Baseball as an excuse for programming
October 5, 2012 at 12:51 AM by Dr. Drang
I find it really hard to watch baseball nowadays because the game moves so slowly, but I do still like to look at statistics and standings. The standings in Yahoo! Sports include a figure that was uncommon when I was a kid: the teams’ run differential, the difference their runs scored and runs given up.
What jumped out at me this year was how small the Orioles’ run differential was for a playoff-bound team. They ended up 24 games above .500 but outscored their opponents by only 7 runs over the course of the year. Contrast that with Tampa Bay, who had the third highest run differential in the majors but will be watching the playoffs on TV.
I decided to see how well a team’s run differential predicts its final record. I copied the standings to a text file and deleted most of the columns, ending up with a file that looked like this:
NYY 95 67 .586 +136
BAL 93 69 .574 +7
TAM 90 72 .556 +120
TOR 73 89 .451 -68
BOS 69 93 .426 -72
DET 88 74 .543 +56
CHS 85 77 .525 +72
KAN 72 90 .444 -70
CLE 68 94 .420 -178
MIN 66 96 .407 -131
OAK 94 68 .580 +99
TEX 93 69 .574 +101
LAA 89 73 .549 +68
SEA 75 87 .463 -32
WAS 98 64 .605 +137
ATL 94 68 .580 +100
PHI 81 81 .500 +4
NYM 74 88 .457 -59
MIA 69 93 .426 -115
CIN 97 65 .599 +81
STL 88 74 .543 +117
MIL 83 79 .512 +43
PIT 79 83 .488 -23
CHC 61 101 .377 -146
HOU 55 107 .340 -211
SFG 94 68 .580 +69
LAD 86 76 .531 +40
ARI 81 81 .500 +46
SDP 76 86 .469 -59
COL 64 98 .395 -132
Because every team had a 162-game season I was able to use wins as a proxy for a team’s record. Here’s the plot of wins vs. run differential for all the teams, along with the regression line.
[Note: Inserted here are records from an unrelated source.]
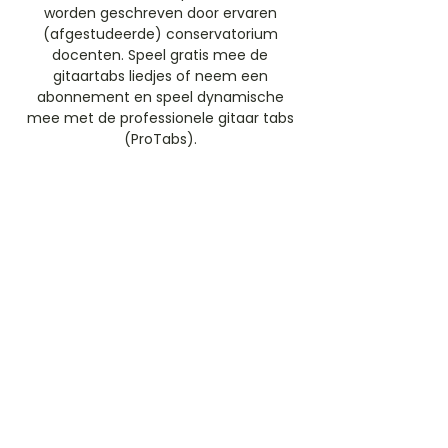
worden geschreven door ervaren
(afgestudeerde) conservatorium
docenten. Speel gratis mee de
gitaartabs liedjes of neem een
abonnement en speel dynamische
mee met de professionele gitaar tabs
(ProTabs).​
Gratis Aanmelden
Beoordeel deze artiest
Rate Us
Stem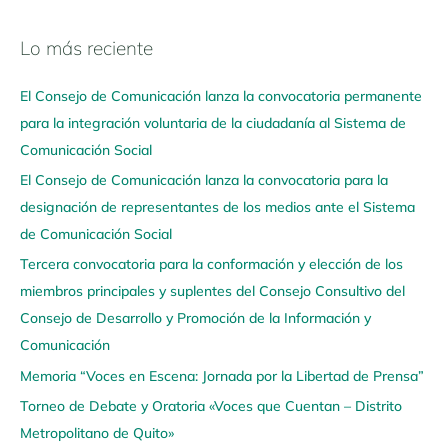
Lo más reciente
N
a
El Consejo de Comunicación lanza la convocatoria permanente
v
para la integración voluntaria de la ciudadanía al Sistema de
e
Comunicación Social
g
El Consejo de Comunicación lanza la convocatoria para la
a
designación de representantes de los medios ante el Sistema
a
de Comunicación Social
q
u
Tercera convocatoria para la conformación y elección de los
í
miembros principales y suplentes del Consejo Consultivo del
Consejo de Desarrollo y Promoción de la Información y
Comunicación
Memoria “Voces en Escena: Jornada por la Libertad de Prensa”
Torneo de Debate y Oratoria «Voces que Cuentan – Distrito
Metropolitano de Quito»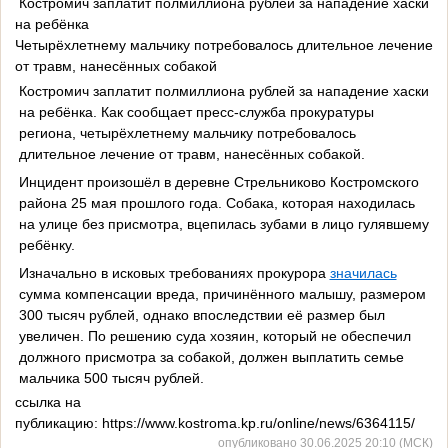
Костромич заплатит полмиллиона рублей за нападение хаски
на ребёнка
Четырёхлетнему мальчику потребовалось длительное лечение
от травм, нанесённых собакой
Костромич заплатит полмиллиона рублей за нападение хаски
на ребёнка. Как сообщает пресс-служба прокуратуры
региона, четырёхлетнему мальчику потребовалось
длительное лечение от травм, нанесённых собакой.
Инцидент произошёл в деревне Стрельниково Костромского
района 25 мая прошлого года. Собака, которая находилась
на улице без присмотра, вцепилась зубами в лицо гулявшему
ребёнку.
Изначально в исковых требованиях прокурора
значилась
сумма компенсации вреда, причинённого малышу, размером
300 тысяч рублей, однако впоследствии её размер был
увеличен. По решению суда хозяин, который не обеспечил
должного присмотра за собакой, должен выплатить семье
мальчика 500 тысяч рублей.
ссылка на
публикацию: https://www.kostroma.kp.ru/online/news/6364115/
опубликовано 30.06.2025 20:10 (МСК)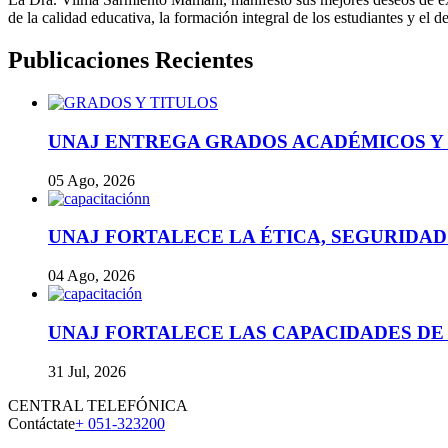
de la calidad educativa, la formación integral de los estudiantes y el 
Publicaciones Recientes
UNAJ ENTREGA GRADOS ACADÉMICOS Y 
05 Ago, 2026
UNAJ FORTALECE LA ÉTICA, SEGURIDAD
04 Ago, 2026
UNAJ FORTALECE LAS CAPACIDADES DE 
31 Jul, 2026
CENTRAL TELEFÓNICA
Contáctate
+ 051-323200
As expected, the Orioles are way above the regression line, but so are the Reds and the Indians (this is cold comfort for Cleveland fans). The plot also shows how Tampa Bay’s wins are indeed fewer than expected for its run differential, but the Cardinals and Diamondbacks got even less out of their run differentials. St. Louis, at least, got into the playoffs.
This graph was, as much as anything, an excuse for me to practice using the NumPy and Matplotlib Python packages. Here’s the code that generated the plot:
python:
1: #!/usr/bin/python
2:
3: from scipy import stats
4: from pylab import *
5:
6: # Read in the data.
7: mlb = loadtxt('mlb.txt', dtype=[('team', 'S3'), ('w', 'i'), ('l', 'i'),
8: ('pct', 'f'), ('rdiff', 'i')])
9:
10: # Plot the data with invisible points.
11: scatter(mlb['rdiff'], mlb['w'], s=0)
12: xlabel('Run differential')
13: ylabel('Wins')
14:
15: # Put team names at the data points.
16: for (t, w, rd) in zip(mlb['team'], mlb['w'], mlb['rdiff']):
17: text(rd, w, t, size=9,
18: horizontalalignment='center', verticalalignment='center')
19:
20: # Perform the linear regression
21: m, b, r, p, stderr = stats.linregress(mlb['rdiff'], mlb['w'])
22:
23: # Get endpoints of regression line and plot it.
24: rdMin = min(mlb['rdiff'])
25: wMin = m*rdMin + b
26: rdMax = max(mlb['rdiff'])
27: wMax = m*rdMax + b
28: plot([rdMin, rdMax], [wMin, wMax])
29:
30: show()
As you can see in Line 4, I’m using the PyLab package, which is supposed to provide a combination of NumPy, SciPy, and Matplotlib. And as you can see in Line 3, I was still forced to import the stats
library from NumPy to do the regression analysis in Line 21. I’m afraid I’m not experienced enough with these libraries to understand why that’s the case.
Overall, I think the script is pretty easy to understand, with only a couple of things that may need additional explanation.
Because the input file has a mix of string, integer, and floating point values, I had to specify on Line 7 how the loadtxt
function was to interpret the fields.
The s=0
parameter in the scatter
call on Line 11 sets the size of the markers to zero, rendering them invisible. I did this so I could then plot the team names at their respective points in Lines 16-18. I had hopes that the scatter
function could be instructed to set the markers to the team names directly, but I couldn’t find a way to do that. Consider this two-part solution a workaround.
I could have spent more time formatting the axes and doing other beautification, but the defaults seemed decent enough. At this point in the learning curve, I’m more interested in plotting than formatting.